Many buyers are familiar with purchasing property through an estate agent. However, the auction process can be less well understood. This guide outlines the key steps and considerations involved in buying property at auction.
Preparation and due diligence
Before bidding, it is essential to carry out thorough due diligence. This includes viewing the property in person, where possible, to assess its condition and reviewing the legal pack, which is made available prior to the auction. This pack contains important documents such as title deeds, searches, and any special conditions of sale including additional fees payable by the winning bidder. Understanding this information is crucial to making an informed decision and avoiding unexpected issues later.
Making a bid
Bidding can take place in several ways: in person at the auction venue, online via the auctioneer’s platform or by telephone, arranged in advance. Some auction houses may require bidders to register and pay a fee or partial deposit beforehand, so it is advisable to check the requirements early.

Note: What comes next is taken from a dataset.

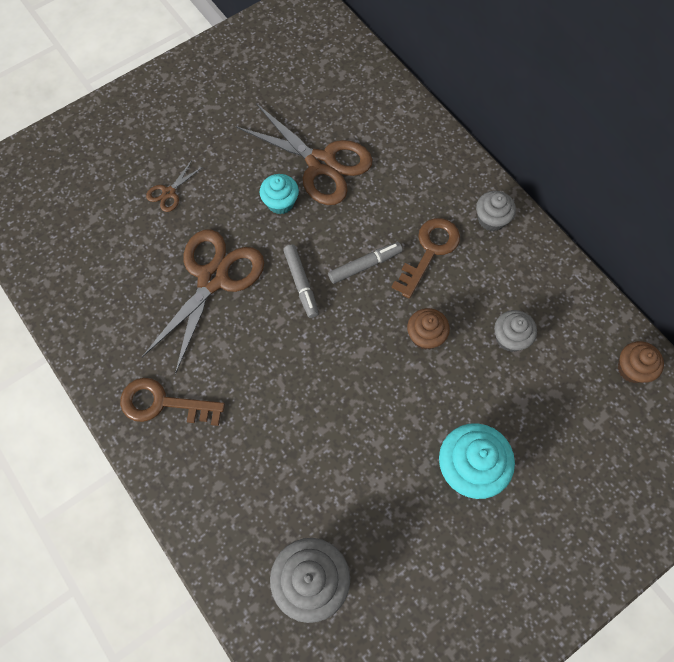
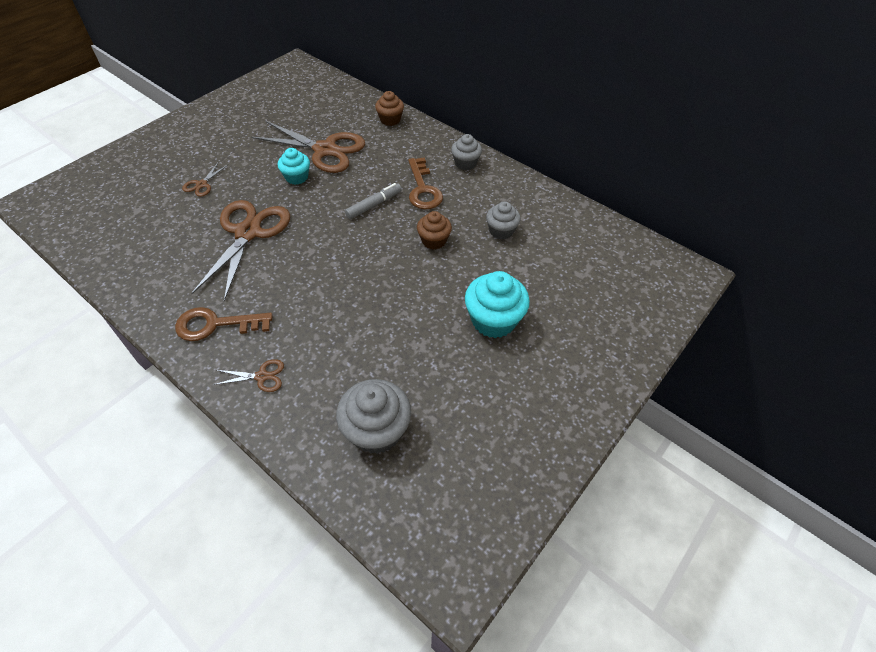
camera: 15 degrees left, 15 degrees down
(203, 483) = (262, 376): none -> brown scissors
(301, 283) = (324, 224): grey marker -> none
(429, 251) = (423, 189): brown key -> brown key turned 150 degrees clockwise
(632, 369) = (600, 234): brown cupcake -> brown cupcake (390, 120)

There are two main types of property auction:
- Traditional auction: The winning bidder is required to pay a 10% deposit within 24 hours and complete the purchase within 28 calendar days (unless otherwise stated). The deposit is deducted from the balance to pay at completion of the purchase.
- Modern method auctions: This allows more time, with 56 days to complete. Instead of a deposit, the buyer pays a reservation fee, typically around 5% of the purchase price however this is paid in addition to the purchase price and is not included in the purchase price if you apply for a mortgage or bridging loan.
Understanding the type of auction is important, as it affects both the financial commitment and the timeline for completion.
Why consider buying at auction?
Residential Buyers – auctions can offer opportunities to purchase properties with potential, particularly those in need of renovation. These properties may be difficult to mortgage in their current condition, which can reduce competition and offer better value.
Investors – the speed of the auction process is attractive to investors looking to acquire and develop multiple properties. If the total cost (including renovation) is lower than market value, there is potential to increase rental yield or resale profit.
Risks and Considerations
There are risks associated with buying at auction, including undisclosed issues with the property, loss of deposit or reservation fee if the transaction is not completed within the required timeframe, and financing delays, which can jeopardize the purchase. It is advisable to consult a mortgage broker early in the process to ensure that funding is in place and deadlines can be met.
Conclusion
Buying property at auction can be a viable alternative to traditional methods, offering speed and potential value. However, it requires careful preparation, financial readiness, and a clear understanding of the process. For the right buyer, it can be a worthwhile opportunity.